Top of Entries provided

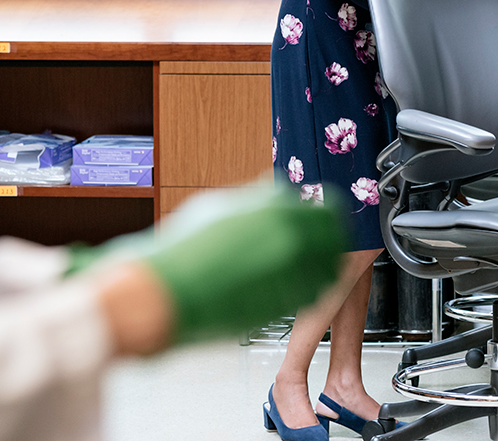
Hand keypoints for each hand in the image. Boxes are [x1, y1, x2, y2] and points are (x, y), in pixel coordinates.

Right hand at [69, 185, 345, 345]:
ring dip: (321, 268)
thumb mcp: (218, 208)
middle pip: (335, 236)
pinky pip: (311, 296)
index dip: (326, 217)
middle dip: (331, 241)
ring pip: (329, 269)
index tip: (322, 224)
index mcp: (274, 203)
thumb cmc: (182, 251)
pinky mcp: (283, 303)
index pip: (326, 207)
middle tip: (324, 247)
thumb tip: (272, 194)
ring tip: (305, 271)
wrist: (161, 292)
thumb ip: (254, 201)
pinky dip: (306, 292)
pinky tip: (288, 290)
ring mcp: (289, 270)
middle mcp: (289, 233)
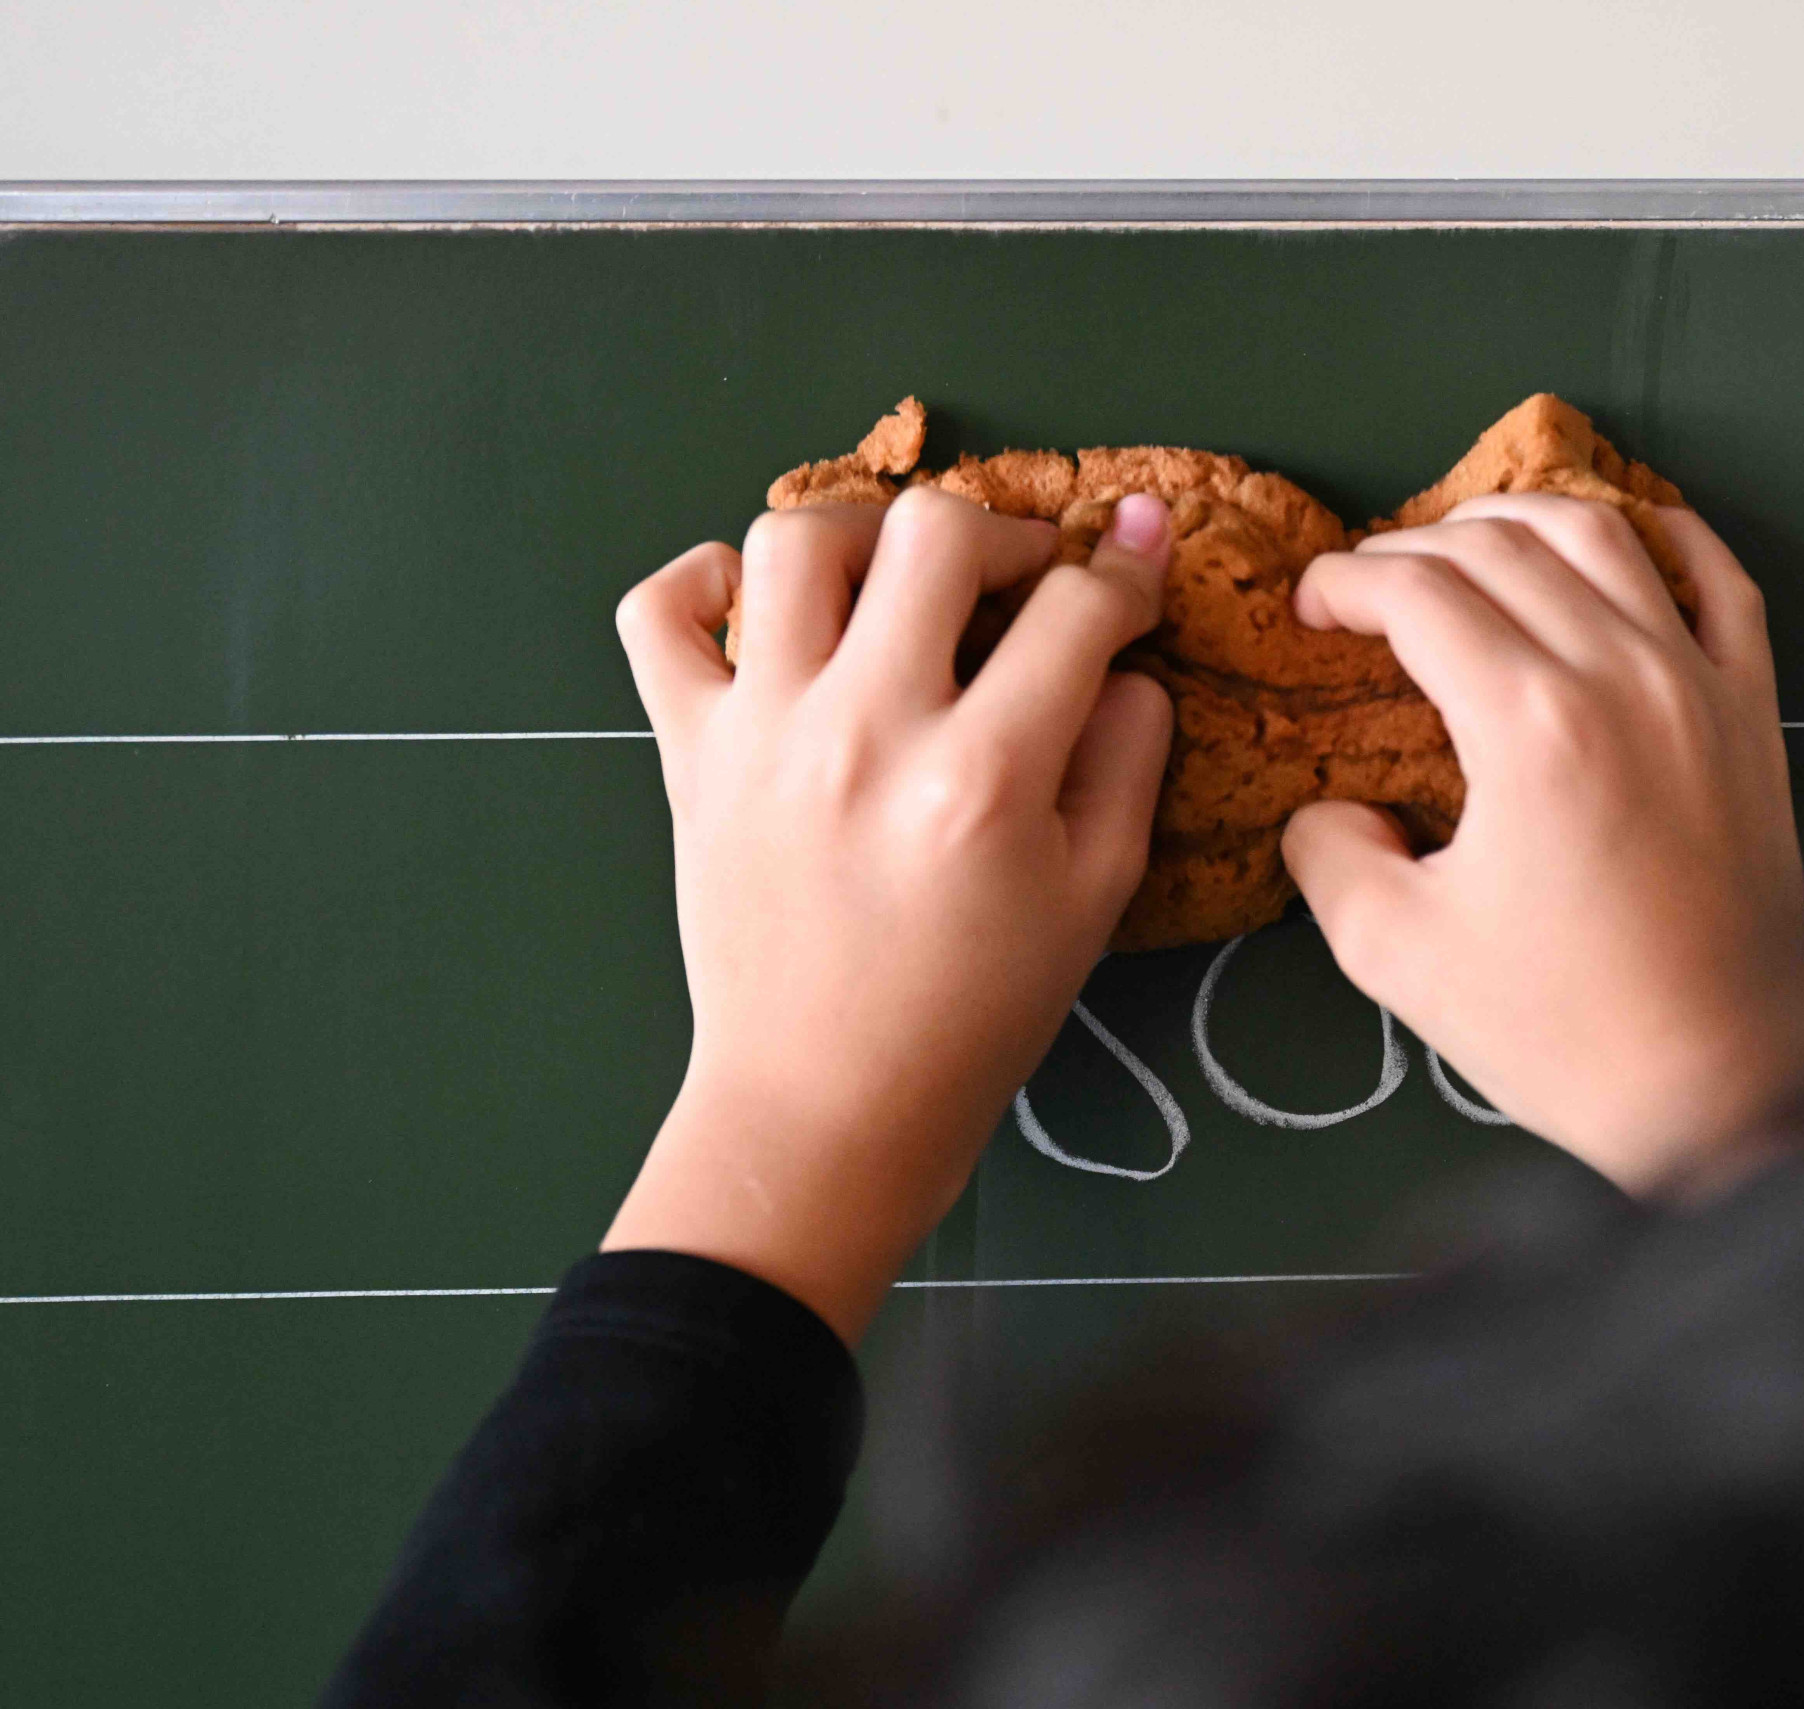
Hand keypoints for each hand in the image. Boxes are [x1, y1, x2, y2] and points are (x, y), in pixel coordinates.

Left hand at [604, 489, 1174, 1341]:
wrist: (826, 1105)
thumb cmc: (976, 1014)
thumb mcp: (1095, 897)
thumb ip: (1126, 760)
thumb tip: (1123, 659)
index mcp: (983, 776)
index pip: (1075, 608)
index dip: (1129, 573)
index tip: (1135, 578)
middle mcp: (866, 729)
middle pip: (935, 531)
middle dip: (1007, 532)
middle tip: (1023, 582)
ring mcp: (763, 732)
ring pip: (796, 539)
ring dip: (867, 534)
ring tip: (899, 584)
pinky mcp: (688, 751)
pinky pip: (659, 614)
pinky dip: (704, 582)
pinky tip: (761, 609)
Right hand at [1282, 495, 1803, 1193]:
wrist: (1720, 1087)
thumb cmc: (1559, 1030)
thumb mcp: (1395, 953)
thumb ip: (1329, 854)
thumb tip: (1331, 806)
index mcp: (1530, 724)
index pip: (1420, 593)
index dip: (1346, 583)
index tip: (1310, 609)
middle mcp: (1623, 674)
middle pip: (1502, 546)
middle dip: (1412, 547)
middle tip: (1366, 591)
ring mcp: (1703, 684)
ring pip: (1605, 536)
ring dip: (1520, 520)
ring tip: (1467, 549)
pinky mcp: (1755, 713)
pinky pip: (1723, 581)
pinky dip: (1667, 537)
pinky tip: (1625, 540)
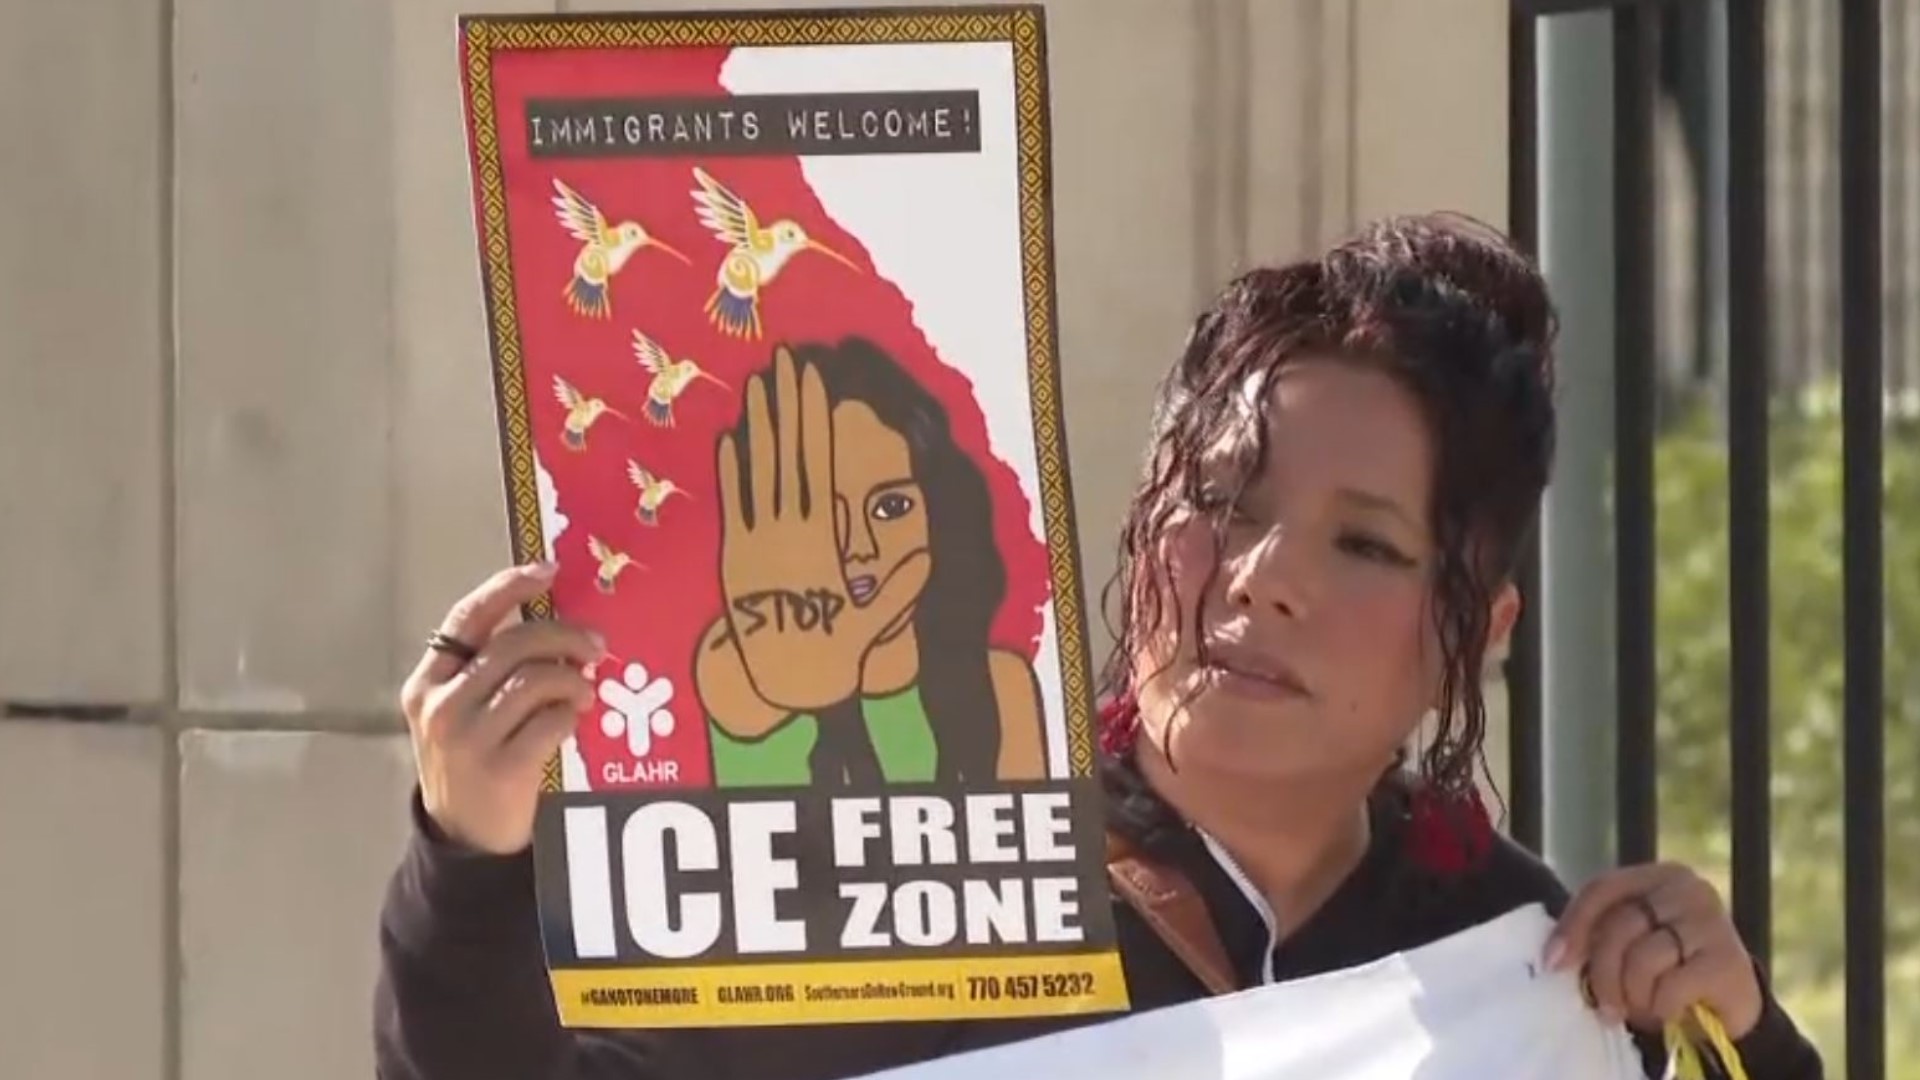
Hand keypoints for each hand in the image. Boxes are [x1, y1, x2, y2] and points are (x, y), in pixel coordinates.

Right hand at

Bottom of Entries provided

§ **Required action**: Copy out the records exactly; the pictures stay behind.

§ **Problem solution**:
Hand keypoints for each hand in the image. Boxes are [x1, y1, x2, y2] and points are (x, y), in pixel coordinates.

Right hand at [69, 185, 345, 345]:
ring dip: (321, 268)
thumb mcp: (218, 208)
middle pip: (335, 236)
pinky pip: (311, 296)
index dip: (326, 217)
middle dip: (331, 241)
ring pip: (329, 269)
index tip: (322, 224)
index mcp: (274, 203)
thumb cmc: (182, 251)
pinky mcp: (283, 303)
index pip: (326, 207)
middle tip: (324, 247)
thumb tip: (272, 194)
ring tip: (305, 271)
wrist: (161, 292)
thumb ip: (254, 201)
pinky dip: (306, 292)
pinky tip: (288, 290)
ring mcp: (289, 270)
middle mcp: (289, 233)
Hand keypoints for each hand in the image. Boxes are [x1, y1, x2, y2] and points are (x, y), in pixel coordinates.

Left hand at [604, 489, 1174, 1341]:
wrist: (826, 1105)
thumb cmc: (976, 1014)
thumb mcp: (1095, 897)
thumb ip: (1126, 760)
thumb tip: (1123, 659)
index mcp: (983, 776)
index pip: (1075, 608)
index dip: (1129, 573)
index tip: (1135, 578)
middle mcp: (866, 729)
middle pip: (935, 531)
middle dip: (1007, 532)
middle tip: (1023, 582)
ring mcp: (763, 732)
ring pip: (796, 539)
ring dip: (867, 534)
ring tip: (899, 584)
pinky mcp: (688, 751)
pinky pip: (659, 614)
pinky dip: (704, 582)
pinky tip: (761, 609)
Right hand at [1282, 495, 1803, 1193]:
wrist: (1720, 1087)
thumb cmc: (1559, 1030)
thumb mcp: (1395, 953)
thumb ip: (1329, 854)
thumb tip: (1331, 806)
index mcp: (1530, 724)
index pip: (1420, 593)
index dip: (1346, 583)
index tip: (1310, 609)
middle mcp: (1623, 674)
middle pip: (1502, 546)
middle dip: (1412, 547)
middle tip: (1366, 591)
ring mcp: (1703, 684)
ring pip: (1605, 536)
ring dip: (1520, 520)
ring tip: (1467, 549)
pinky mcp: (1755, 713)
pinky pip: (1723, 581)
pinky dip: (1667, 537)
pinky tip: (1625, 540)
Hand keypoints for each hand in the image. Boxes are [x1, y1, x2, y2] and points are (x, y), in pixel coordinates.

Right hand at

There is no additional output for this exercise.